YOUR GOAL
Your answer must be the data repeated exactly, with no pictures in it.

SOURCE DATA
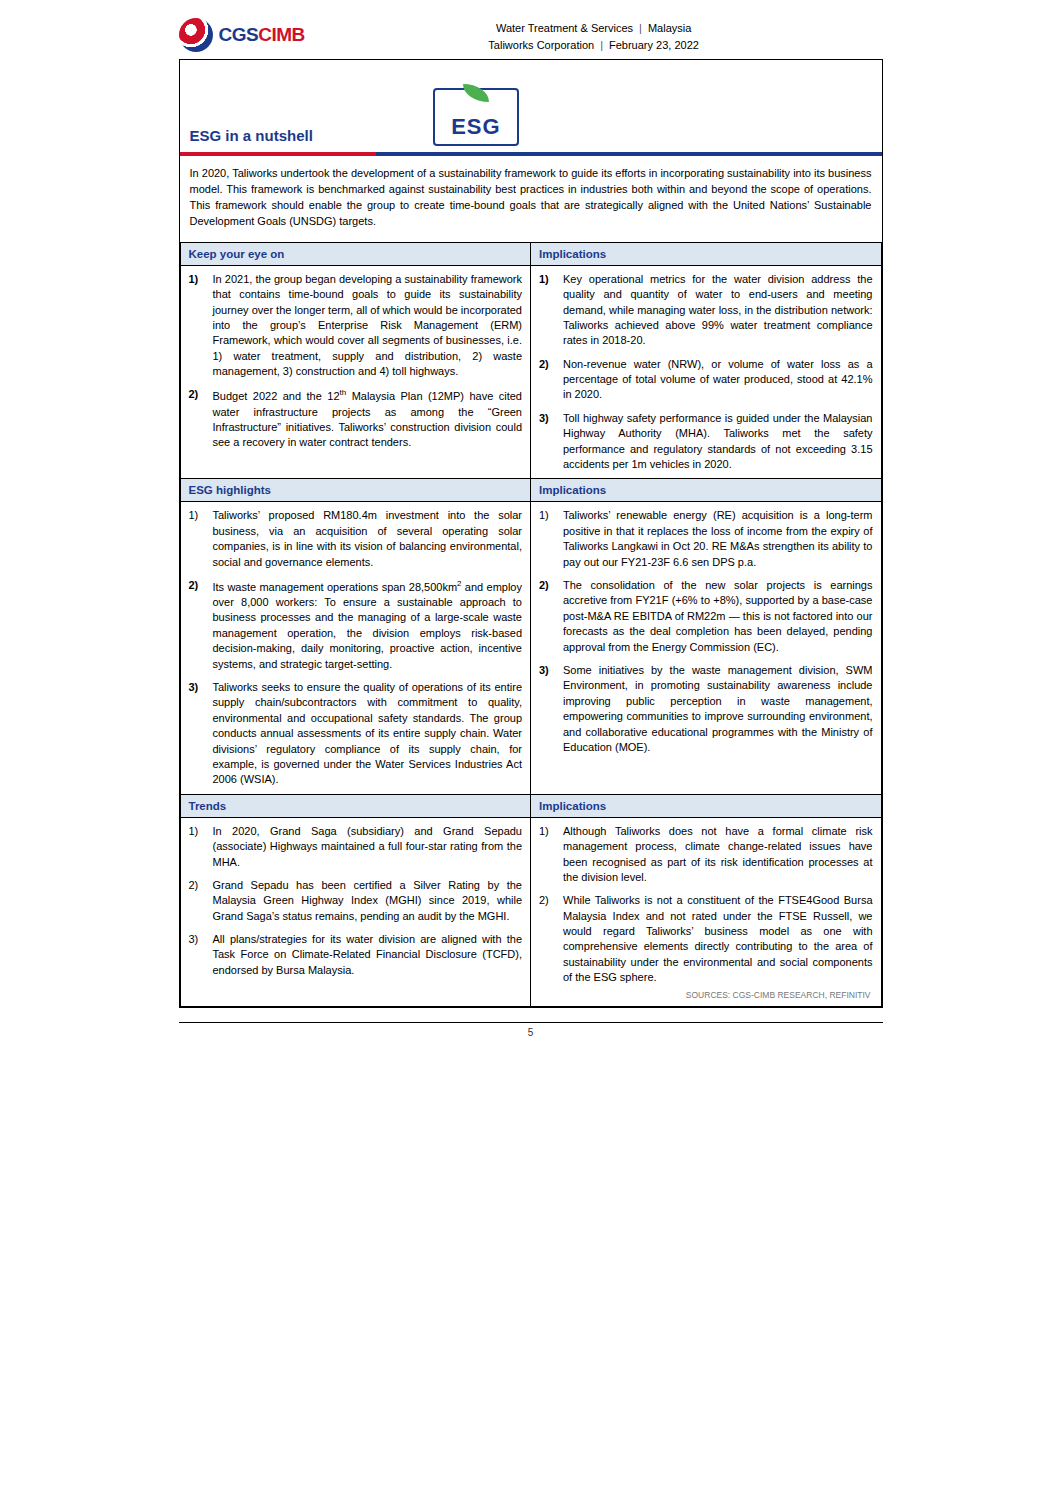CGS CIMB
Water Treatment & Services|Malaysia
Taliworks Corporation|February 23, 2022
ESG in a nutshell
ESG
In 2020, Taliworks undertook the development of a sustainability framework to guide its efforts in incorporating sustainability into its business model. This framework is benchmarked against sustainability best practices in industries both within and beyond the scope of operations. This framework should enable the group to create time-bound goals that are strategically aligned with the United Nations’ Sustainable Development Goals (UNSDG) targets.
| Keep your eye on | Implications |
| --- | --- |
| 1) In 2021, the group began developing a sustainability framework that contains time-bound goals to guide its sustainability journey over the longer term, all of which would be incorporated into the group’s Enterprise Risk Management (ERM) Framework, which would cover all segments of businesses, i.e. 1) water treatment, supply and distribution, 2) waste management, 3) construction and 4) toll highways. 2) Budget 2022 and the 12 th Malaysia Plan (12MP) have cited water infrastructure projects as among the “Green Infrastructure” initiatives. Taliworks’ construction division could see a recovery in water contract tenders. | 1) Key operational metrics for the water division address the quality and quantity of water to end-users and meeting demand, while managing water loss, in the distribution network: Taliworks achieved above 99% water treatment compliance rates in 2018-20. 2) Non-revenue water (NRW), or volume of water loss as a percentage of total volume of water produced, stood at 42.1% in 2020. 3) Toll highway safety performance is guided under the Malaysian Highway Authority (MHA). Taliworks met the safety performance and regulatory standards of not exceeding 3.15 accidents per 1m vehicles in 2020. |
| ESG highlights | Implications |
| 1) Taliworks’ proposed RM180.4m investment into the solar business, via an acquisition of several operating solar companies, is in line with its vision of balancing environmental, social and governance elements. 2) Its waste management operations span 28,500km 2 and employ over 8,000 workers: To ensure a sustainable approach to business processes and the managing of a large-scale waste management operation, the division employs risk-based decision-making, daily monitoring, proactive action, incentive systems, and strategic target-setting. 3) Taliworks seeks to ensure the quality of operations of its entire supply chain/subcontractors with commitment to quality, environmental and occupational safety standards. The group conducts annual assessments of its entire supply chain. Water divisions’ regulatory compliance of its supply chain, for example, is governed under the Water Services Industries Act 2006 (WSIA). | 1) Taliworks’ renewable energy (RE) acquisition is a long-term positive in that it replaces the loss of income from the expiry of Taliworks Langkawi in Oct 20. RE M&As strengthen its ability to pay out our FY21-23F 6.6 sen DPS p.a. 2) The consolidation of the new solar projects is earnings accretive from FY21F (+6% to +8%), supported by a base-case post-M&A RE EBITDA of RM22m — this is not factored into our forecasts as the deal completion has been delayed, pending approval from the Energy Commission (EC). 3) Some initiatives by the waste management division, SWM Environment, in promoting sustainability awareness include improving public perception in waste management, empowering communities to improve surrounding environment, and collaborative educational programmes with the Ministry of Education (MOE). |
| Trends | Implications |
| 1) In 2020, Grand Saga (subsidiary) and Grand Sepadu (associate) Highways maintained a full four-star rating from the MHA. 2) Grand Sepadu has been certified a Silver Rating by the Malaysia Green Highway Index (MGHI) since 2019, while Grand Saga’s status remains, pending an audit by the MGHI. 3) All plans/strategies for its water division are aligned with the Task Force on Climate-Related Financial Disclosure (TCFD), endorsed by Bursa Malaysia. | 1) Although Taliworks does not have a formal climate risk management process, climate change-related issues have been recognised as part of its risk identification processes at the division level. 2) While Taliworks is not a constituent of the FTSE4Good Bursa Malaysia Index and not rated under the FTSE Russell, we would regard Taliworks’ business model as one with comprehensive elements directly contributing to the area of sustainability under the environmental and social components of the ESG sphere. SOURCES: CGS-CIMB RESEARCH, REFINITIV |
5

WRITTEN RESPONSE
CGS CIMB
Water Treatment & Services|Malaysia
Taliworks Corporation|February 23, 2022
ESG in a nutshell
ESG
In 2020, Taliworks undertook the development of a sustainability framework to guide its efforts in incorporating sustainability into its business model. This framework is benchmarked against sustainability best practices in industries both within and beyond the scope of operations. This framework should enable the group to create time-bound goals that are strategically aligned with the United Nations’ Sustainable Development Goals (UNSDG) targets.
| Keep your eye on | Implications |
| --- | --- |
| 1) In 2021, the group began developing a sustainability framework that contains time-bound goals to guide its sustainability journey over the longer term, all of which would be incorporated into the group’s Enterprise Risk Management (ERM) Framework, which would cover all segments of businesses, i.e. 1) water treatment, supply and distribution, 2) waste management, 3) construction and 4) toll highways. 2) Budget 2022 and the 12 th Malaysia Plan (12MP) have cited water infrastructure projects as among the “Green Infrastructure” initiatives. Taliworks’ construction division could see a recovery in water contract tenders. | 1) Key operational metrics for the water division address the quality and quantity of water to end-users and meeting demand, while managing water loss, in the distribution network: Taliworks achieved above 99% water treatment compliance rates in 2018-20. 2) Non-revenue water (NRW), or volume of water loss as a percentage of total volume of water produced, stood at 42.1% in 2020. 3) Toll highway safety performance is guided under the Malaysian Highway Authority (MHA). Taliworks met the safety performance and regulatory standards of not exceeding 3.15 accidents per 1m vehicles in 2020. |
| ESG highlights | Implications |
| 1) Taliworks’ proposed RM180.4m investment into the solar business, via an acquisition of several operating solar companies, is in line with its vision of balancing environmental, social and governance elements. 2) Its waste management operations span 28,500km 2 and employ over 8,000 workers: To ensure a sustainable approach to business processes and the managing of a large-scale waste management operation, the division employs risk-based decision-making, daily monitoring, proactive action, incentive systems, and strategic target-setting. 3) Taliworks seeks to ensure the quality of operations of its entire supply chain/subcontractors with commitment to quality, environmental and occupational safety standards. The group conducts annual assessments of its entire supply chain. Water divisions’ regulatory compliance of its supply chain, for example, is governed under the Water Services Industries Act 2006 (WSIA). | 1) Taliworks’ renewable energy (RE) acquisition is a long-term positive in that it replaces the loss of income from the expiry of Taliworks Langkawi in Oct 20. RE M&As strengthen its ability to pay out our FY21-23F 6.6 sen DPS p.a. 2) The consolidation of the new solar projects is earnings accretive from FY21F (+6% to +8%), supported by a base-case post-M&A RE EBITDA of RM22m — this is not factored into our forecasts as the deal completion has been delayed, pending approval from the Energy Commission (EC). 3) Some initiatives by the waste management division, SWM Environment, in promoting sustainability awareness include improving public perception in waste management, empowering communities to improve surrounding environment, and collaborative educational programmes with the Ministry of Education (MOE). |
| Trends | Implications |
| 1) In 2020, Grand Saga (subsidiary) and Grand Sepadu (associate) Highways maintained a full four-star rating from the MHA. 2) Grand Sepadu has been certified a Silver Rating by the Malaysia Green Highway Index (MGHI) since 2019, while Grand Saga’s status remains, pending an audit by the MGHI. 3) All plans/strategies for its water division are aligned with the Task Force on Climate-Related Financial Disclosure (TCFD), endorsed by Bursa Malaysia. | 1) Although Taliworks does not have a formal climate risk management process, climate change-related issues have been recognised as part of its risk identification processes at the division level. 2) While Taliworks is not a constituent of the FTSE4Good Bursa Malaysia Index and not rated under the FTSE Russell, we would regard Taliworks’ business model as one with comprehensive elements directly contributing to the area of sustainability under the environmental and social components of the ESG sphere. SOURCES: CGS-CIMB RESEARCH, REFINITIV |
5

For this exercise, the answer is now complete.